UNITED NATIONS – Yemeni President Rashad Mohammed Al-Alimi on Thursday told the general debate of the 77th session of the UN General Assembly that terrorist groups “remain a danger” in the country.
Al-Alimi warned of the consequences of ongoing uncertainty in his country, saying that if progress on the political process slowed, “militias and terrorist groups are more dangerous in their cross-border threats, as well as their egregious violations of human rights”.
He accused the Houthis of “overturning” the national consensus emanating from the Comprehensive National Dialogue Conference, which ended in January 2014 with the participation of all Yemeni forces and parties, including the Houthis.
Yet, he said, Houthi militias were impeding the presentation of the new draft constitution to a popular referendum, “and launched a massive invasion campaign to the capital Sanaa and the cities of Yemen and were threatening the president of the country and the Government of National Accord to Aden and … declared war on neighboring countries and the world at large”.
Al-Alimi added that with the formation in early April of the Presidential Leadership Council as the legitimate representative of the Yemeni people, his country has entered a new era based on partnership and national consensus.
“The highest goals of the Presidential Council will be (securing) peace and ending human suffering,” he told world leaders gathering for the high-level debate.
As such, he continued, Yemen is now “on the path to restoring the state, ending the coup, restoring the system of rights and freedoms, equal citizenship, and ensuring that women and youth are empowered to create their own future and build the desired peace”.
The president affirmed the new council’s adherence to the ideals of peace, in accordance with the terms of reference for a comprehensive solution to the Yemeni crisis set out in the Gulf Initiative and the relevant Security Council resolutions.

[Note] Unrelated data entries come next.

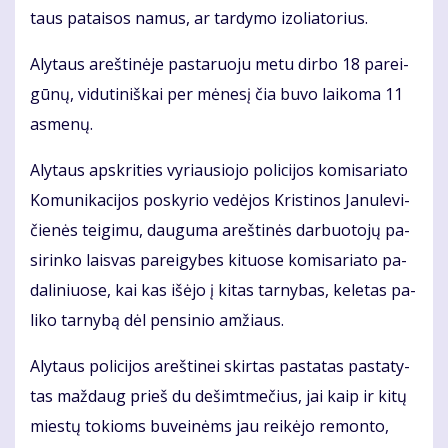
taus pa­tai­sos na­mus, ar tar­dy­mo izo­lia­to­rius.
Aly­taus areš­ti­nė­je pas­ta­ruo­ju me­tu dir­bo 18 pa­rei­
gū­nų, vi­du­ti­niš­kai per mė­ne­sį čia bu­vo lai­ko­ma 11
as­me­nų.
Aly­taus ap­skri­ties vy­riau­sio­jo po­li­ci­jos ko­mi­sa­ria­to
Ko­mu­ni­ka­ci­jos po­sky­rio ve­dė­jos Kris­ti­nos Ja­nu­le­vi­
čie­nės tei­gi­mu, dau­gu­ma areš­ti­nės dar­buo­to­jų pa­
si­rin­ko lais­vas pa­rei­gy­bes ki­tuo­se ko­mi­sa­ria­to pa­
da­li­niuo­se, kai kas iš­ėjo į ki­tas tar­ny­bas, ke­le­tas pa­
li­ko tar­ny­bą dėl pen­si­nio am­žiaus.
Aly­taus po­li­ci­jos areš­ti­nei skir­tas pa­sta­tas pa­sta­ty­
tas maž­daug prieš du de­šimt­me­čius, jai kaip ir ki­tų
mies­tų to­kioms bu­vei­nėms jau rei­kė­jo re­mon­to,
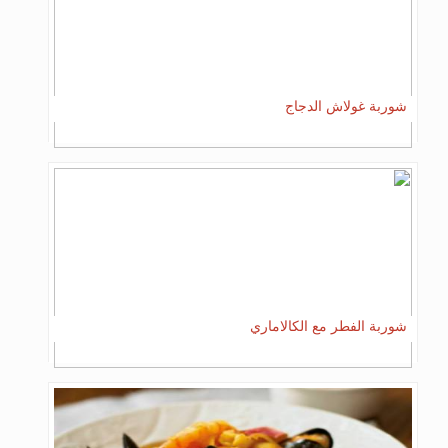
شوربة غولاش الدجاج
شوربة الفطر مع الكالاماري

He also stated the Presidential Leadership Council’s commitment to establishing an approach consistent with the Charter and functions of the United Nations, facilitating the work of its humanitarian agencies, political missions, and related oversight mechanisms, ensuring the political, economic and social rights of women, and preventing the exploitation of children and their recruitment into hostilities.

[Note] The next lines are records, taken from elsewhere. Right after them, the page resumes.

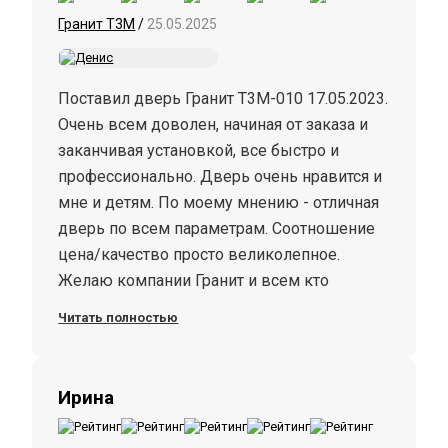
Гранит Т3М
/
25.05.2025
Поставил дверь Гранит Т3М-010 17.05.2023.
Очень всем доволен, начиная от заказа и
заканчивая установкой, все быстро и
профессионально. Дверь очень нравится и
мне и детям. По моему мнению - отличная
дверь по всем параметрам. Соотношение
цена/качество просто великолепное.
Желаю компании Гранит и всем кто
работает в ней, процветания и успехов, вы
Читать полностью
- молодцы.
Ирина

The president said that the devastating war in his country has today become “a real threat” to regional security and was impacting international shipping lanes and the entire global energy supply.
“It has claimed hundreds of thousands of lives and injured over the past years and thrown more than 20 million into the cycle of starvation,” he explained, noting that hundreds of thousands of people have been displaced, and more than 4 million internally displaced persons now face “extremely harsh conditions.”
Al-Alimi added that epidemics and floods related to climate changes annually bring costly death and destruction with the collapse of the government’s protection and care network, “which limits our options to save lives, particularly in light of the intransigence of terrorist militias, their rejection of all endeavors to achieve sustainable peace, and to rebuild and develop our country”.
With the end of the humanitarian truce approaching, Al-Alimi reminded the Assembly of the Presidential Command Council’s commitment to all elements of the truce, “starting with conducting regular commercial flights to Sanaa airport and facilitating the entry of oil derivatives ships to the ports of Hodeidah”.
At the same time, he accused the “Houthi militias” of seeking a pretext to thwart the truce and impede international efforts to renew it and build on its progress towards achieving comprehensive peace.